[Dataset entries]

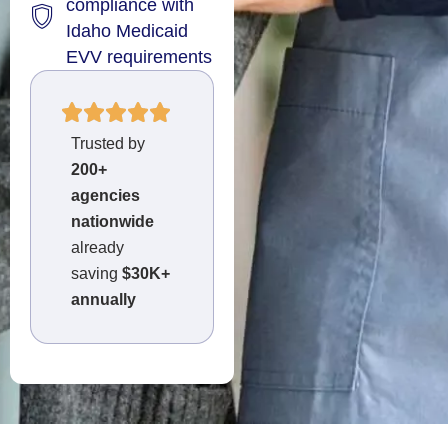
compliance with
Idaho Medicaid
EVV requirements
Trusted by
200+
agencies
nationwide
already
saving
$30K+
annually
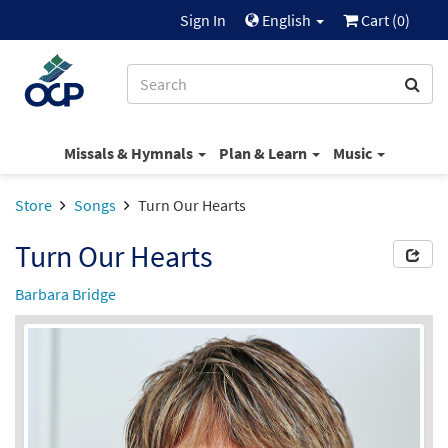
Sign In
English
Cart (
0
)
Missals & Hymnals
Plan & Learn
Music
Store
Songs
Turn Our Hearts
Turn Our Hearts
Barbara Bridge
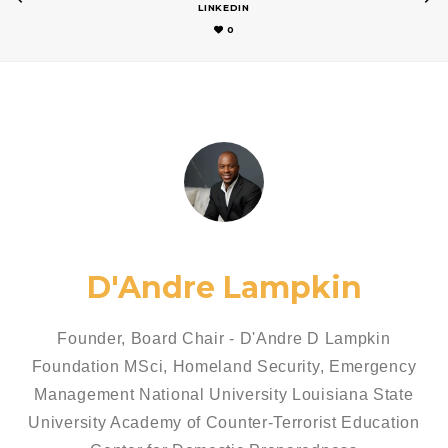
LINKEDIN
0
D'Andre Lampkin
Founder, Board Chair - D'Andre D Lampkin
Foundation MSci, Homeland Security, Emergency
Management National University Louisiana State
University Academy of Counter-Terrorist Education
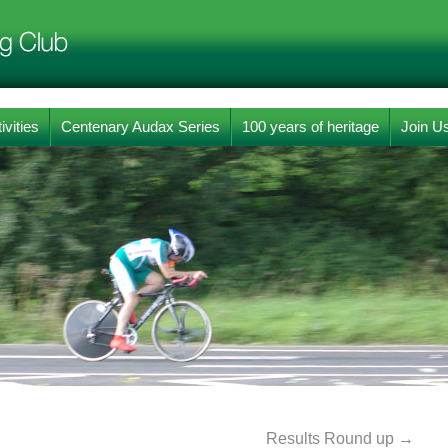
ivities
Centenary Audax Series
100 years of heritage
Join U
Results Round up
→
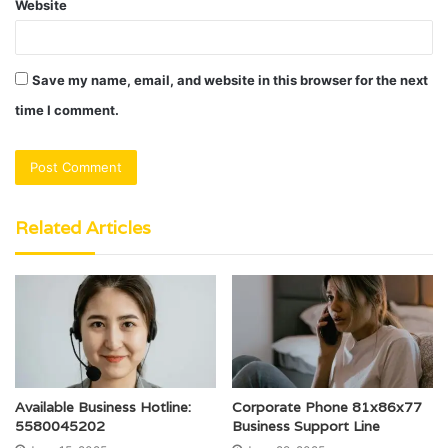
Website
Save my name, email, and website in this browser for the next
time I comment.
Related Articles
Available Business Hotline:
Corporate Phone 81x86x77
5580045202
Business Support Line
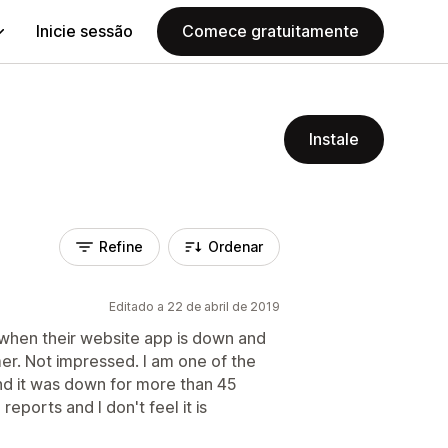
Inicie sessão
Comece gratuitamente
Instale
Refine
Ordenar
Editado a 22 de abril de 2019
 when their website app is down and
r. Not impressed. I am one of the
d it was down for more than 45
reports and I don't feel it is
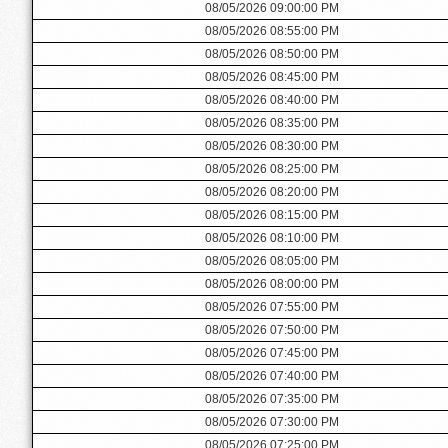
08/05/2026 09:00:00 PM
08/05/2026 08:55:00 PM
08/05/2026 08:50:00 PM
08/05/2026 08:45:00 PM
08/05/2026 08:40:00 PM
08/05/2026 08:35:00 PM
08/05/2026 08:30:00 PM
08/05/2026 08:25:00 PM
08/05/2026 08:20:00 PM
08/05/2026 08:15:00 PM
08/05/2026 08:10:00 PM
08/05/2026 08:05:00 PM
08/05/2026 08:00:00 PM
08/05/2026 07:55:00 PM
08/05/2026 07:50:00 PM
08/05/2026 07:45:00 PM
08/05/2026 07:40:00 PM
08/05/2026 07:35:00 PM
08/05/2026 07:30:00 PM
08/05/2026 07:25:00 PM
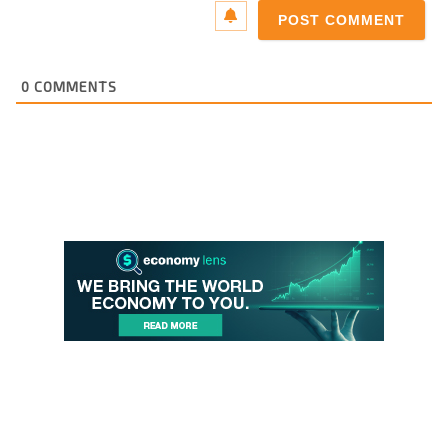
0
COMMENTS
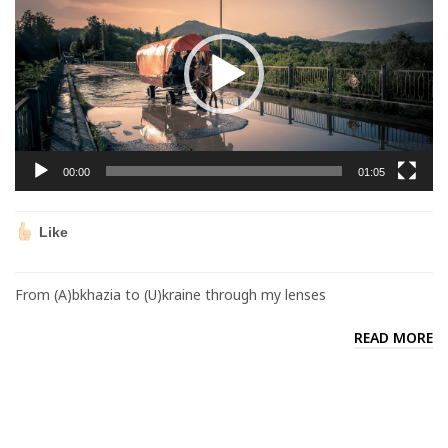
00:00
01:05
Like
From (A)bkhazia to (U)kraine through my lenses
READ MORE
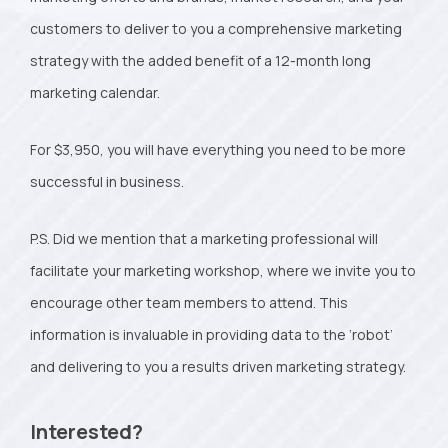
customers to deliver to you a comprehensive marketing
strategy with the added benefit of a 12-month long
marketing calendar.
For $3,950, you will have everything you need to be more
successful in business.
P.S. Did we mention that a marketing professional will
facilitate your marketing workshop, where we invite you to
encourage other team members to attend. This
information is invaluable in providing data to the ‘robot’
and delivering to you a results driven marketing strategy.
Interested?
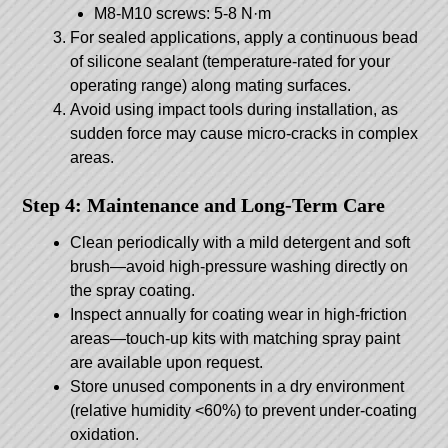
M8-M10 screws: 5-8 N·m
For sealed applications, apply a continuous bead
of silicone sealant (temperature-rated for your
operating range) along mating surfaces.
Avoid using impact tools during installation, as
sudden force may cause micro-cracks in complex
areas.
Step 4: Maintenance and Long-Term Care
Clean periodically with a mild detergent and soft
brush—avoid high-pressure washing directly on
the spray coating.
Inspect annually for coating wear in high-friction
areas—touch-up kits with matching spray paint
are available upon request.
Store unused components in a dry environment
(relative humidity <60%) to prevent under-coating
oxidation.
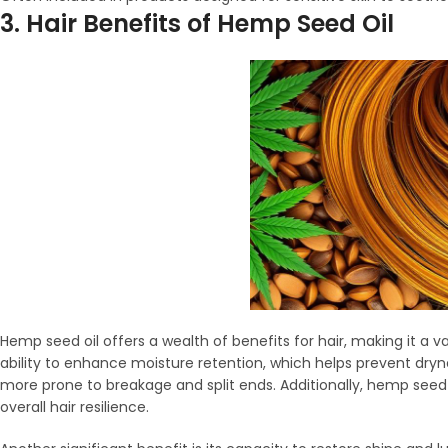
3. Hair Benefits of Hemp Seed Oil
Hemp seed oil offers a wealth of benefits for hair, making it a v
ability to enhance moisture retention, which helps prevent dryness
more prone to breakage and split ends. Additionally, hemp seed o
overall hair resilience.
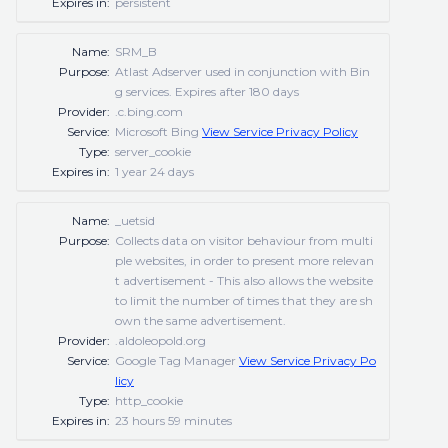
Expires in:
persistent
Name:
SRM_B
Purpose:
Atlast Adserver used in conjunction with Bin
g services. Expires after 180 days
Provider:
.c.bing.com
Service:
Microsoft Bing
View Service Privacy Policy
Type:
server_cookie
Expires in:
1 year 24 days
Name:
_uetsid
Purpose:
Collects data on visitor behaviour from multi
ple websites, in order to present more relevan
t advertisement - This also allows the website
to limit the number of times that they are sh
own the same advertisement.
Provider:
.aldoleopold.org
Service:
Google Tag Manager
View Service Privacy Po
licy
Type:
http_cookie
Expires in:
23 hours 59 minutes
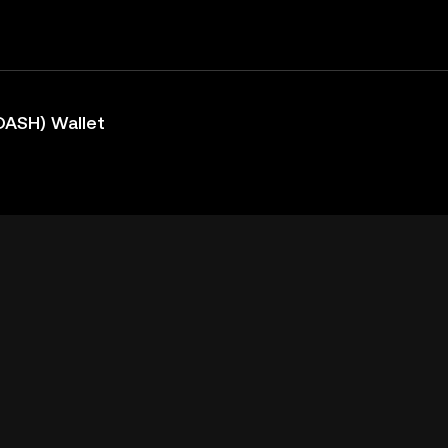
DASH) Wallet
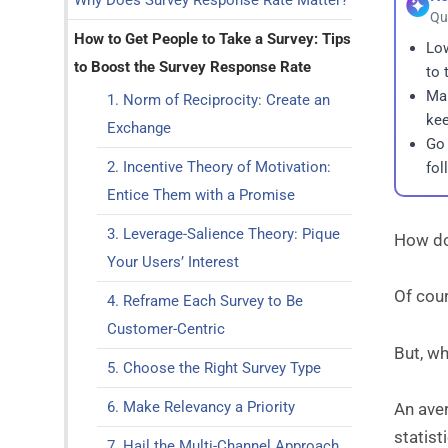
Why Does Survey Response Rate Matter?
Qu
How to Get People to Take a Survey: Tips
Low
to Boost the Survey Response Rate
to 
Mak
1. Norm of Reciprocity: Create an
kee
Exchange
Go 
2. Incentive Theory of Motivation:
fol
Entice Them with a Promise
3. Leverage-Salience Theory: Pique
How do
Your Users’ Interest
Of cou
4. Reframe Each Survey to Be
Customer-Centric
But, w
5. Choose the Right Survey Type
6. Make Relevancy a Priority
An ave
statisti
7. Hail the Multi-Channel Approach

» **WHAT TO DO**: Turn every line of text in the entries above into a single numbered list, leaving out blank lines and the picture markers.

» **ANSWER FOR THE TASK**:
1. compliance with
2. Idaho Medicaid
3. EVV requirements
4. Trusted by
5. 200+
6. agencies
7. nationwide
8. already
9. saving
10. $30K+
11. annually
12. Sign In
13. English
14. Cart (
15. 0
16. )
17. Missals & Hymnals
18. Plan & Learn
19. Music
20. Store
21. Songs
22. Turn Our Hearts
23. Turn Our Hearts
24. Barbara Bridge
25. LINKEDIN
26. 0
27. D'Andre Lampkin
28. Founder, Board Chair - D'Andre D Lampkin
29. Foundation MSci, Homeland Security, Emergency
30. Management National University Louisiana State
31. University Academy of Counter-Terrorist Education
32. ivities
33. Centenary Audax Series
34. 100 years of heritage
35. Join U
36. Results Round up
37. →
38. Website
39. Save my name, email, and website in this browser for the next
40. time I comment.
41. Related Articles
42. Available Business Hotline:
43. Corporate Phone 81x86x77
44. 5580045202
45. Business Support Line
46. Inicie sessão
47. Comece gratuitamente
48. Instale
49. Refine
50. Ordenar
51. Editado a 22 de abril de 2019
52.  when their website app is down and
53. r. Not impressed. I am one of the
54. d it was down for more than 45
55. reports and I don't feel it is
56. 08/05/2026 09:00:00 PM
57. 08/05/2026 08:55:00 PM
58. 08/05/2026 08:50:00 PM
59. 08/05/2026 08:45:00 PM
60. 08/05/2026 08:40:00 PM
61. 08/05/2026 08:35:00 PM
62. 08/05/2026 08:30:00 PM
63. 08/05/2026 08:25:00 PM
64. 08/05/2026 08:20:00 PM
65. 08/05/2026 08:15:00 PM
66. 08/05/2026 08:10:00 PM
67. 08/05/2026 08:05:00 PM
68. 08/05/2026 08:00:00 PM
69. 08/05/2026 07:55:00 PM
70. 08/05/2026 07:50:00 PM
71. 08/05/2026 07:45:00 PM
72. 08/05/2026 07:40:00 PM
73. 08/05/2026 07:35:00 PM
74. 08/05/2026 07:30:00 PM
75. 08/05/2026 07:25:00 PM
76. 0
77. COMMENTS
78. 00:00
79. 01:05
80. Like
81. From (A)bkhazia to (U)kraine through my lenses
82. READ MORE
83. customers to deliver to you a comprehensive marketing
84. strategy with the added benefit of a 12-month long
85. marketing calendar.
86. For $3,950, you will have everything you need to be more
87. successful in business.
88. P.S. Did we mention that a marketing professional will
89. facilitate your marketing workshop, where we invite you to
90. encourage other team members to attend. This
91. information is invaluable in providing data to the ‘robot’
92. and delivering to you a results driven marketing strategy.
93. Interested?
94. M8-M10 screws: 5-8 N·m
95. For sealed applications, apply a continuous bead
96. of silicone sealant (temperature-rated for your
97. operating range) along mating surfaces.
98. Avoid using impact tools during installation, as
99. sudden force may cause micro-cracks in complex
100. areas.
101. Step 4: Maintenance and Long-Term Care
102. Clean periodically with a mild detergent and soft
103. brush—avoid high-pressure washing directly on
104. the spray coating.
105. Inspect annually for coating wear in high-friction
106. areas—touch-up kits with matching spray paint
107. are available upon request.
108. Store unused components in a dry environment
109. (relative humidity <60%) to prevent under-coating
110. oxidation.
111. 3. Hair Benefits of Hemp Seed Oil
112. Hemp seed oil offers a wealth of benefits for hair, making it a v
113. ability to enhance moisture retention, which helps prevent dryness
114. more prone to breakage and split ends. Additionally, hemp seed o
115. overall hair resilience.
116. Expires in:
117. persistent
118. Name:
119. SRM_B
120. Purpose:
121. Atlast Adserver used in conjunction with Bin
122. g services. Expires after 180 days
123. Provider:
124. .c.bing.com
125. Service:
126. Microsoft Bing
127. View Service Privacy Policy
128. Type:
129. server_cookie
130. Expires in:
131. 1 year 24 days
132. Name:
133. _uetsid
134. Purpose:
135. Collects data on visitor behaviour from multi
136. ple websites, in order to present more relevan
137. t advertisement - This also allows the website
138. to limit the number of times that they are sh
139. own the same advertisement.
140. Provider:
141. .aldoleopold.org
142. Service:
143. Google Tag Manager
144. View Service Privacy Po
145. licy
146. Type:
147. http_cookie
148. Expires in:
149. 23 hours 59 minutes
150. DASH) Wallet
151. Why Does Survey Response Rate Matter?
152. Qu
153. How to Get People to Take a Survey: Tips
154. Low
155. to Boost the Survey Response Rate
156. to 
157. Mak
158. 1. Norm of Reciprocity: Create an
159. kee
160. Exchange
161. Go 
162. 2. Incentive Theory of Motivation:
163. fol
164. Entice Them with a Promise
165. 3. Leverage-Salience Theory: Pique
166. How do
167. Your Users’ Interest
168. Of cou
169. 4. Reframe Each Survey to Be
170. Customer-Centric
171. But, w
172. 5. Choose the Right Survey Type
173. 6. Make Relevancy a Priority
174. An ave
175. statisti
176. 7. Hail the Multi-Channel Approach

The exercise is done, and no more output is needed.